Derrière chaque camp, ce sont les puissances étrangères engagées dans le conflit qui se livrent à un bras-de-fer plus que tendu. L’élection de Donald Trump aux Etats-Unis devait marquer un tournant avec la politique jusque-là adoptée par Barack Obama dans le dossier syrien, et laissait espérer une accalmie. Il n’en sera sans doute rien. Au lieu de promouvoir une coopération russo-américaine pour combattre au mieux l’Etat islamique, Washington a décidé de s’investir encore davantage, sans concertation, et au prix d’une recrudescence des tensions avec la Russie. Alors que Barack Obama avait limité l’investissement américain sur le terrain à des missions des forces spéciales, Donald Trump a ainsi autorisé le Pentagone à envoyer les marines sur place et à déployer de l’artillerie lourde – sans le moindre accord du gouvernement syrien.

L’incident de Khan Cheikhoun, le 4 avril 2017, avait déjà permis de mesurer la détermination des Etats-Unis à faire primer leur agenda sur une collaboration efficace contre le terrorisme. Après cet incident chimique attribué par la majorité des pays occidentaux à l’armée syrienne, malgré l’absence de preuves et la présence d’éléments contredisant cette hypothèse, l'armée américaine avait tiré 59 missiles Tomahawk dans la nuit du 6 au 7 avril sur une base aérienne syrienne. La Russie avait dénoncé une attaque contre un pays souverain.

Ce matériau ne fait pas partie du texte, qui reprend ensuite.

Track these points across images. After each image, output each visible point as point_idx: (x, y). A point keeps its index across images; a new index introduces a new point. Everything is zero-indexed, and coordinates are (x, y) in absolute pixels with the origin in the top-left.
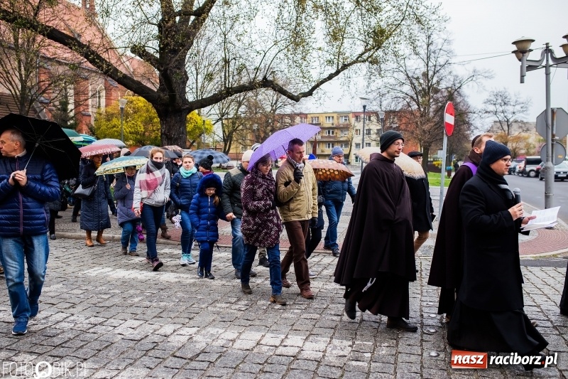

Si l’Etat islamique est en train de subir de nombreux revers sur le plan militaire en Syrie, il semble décidé à se délocaliser, notamment vers la Libye, et à poursuivre ses activités. En outre, la fin de la guerre ne signifie ni la fin des déchirements internes en Syrie, ni la fin du terrorisme djihadiste dans le monde. Dans ce contexte, la Russie rappelle régulièrement qu’elle fait de la stabilité des Etats du Moyen-Orient un élément indispensable de la prévention du djihadisme, et de la lutte contre le terrorisme une priorité absolue.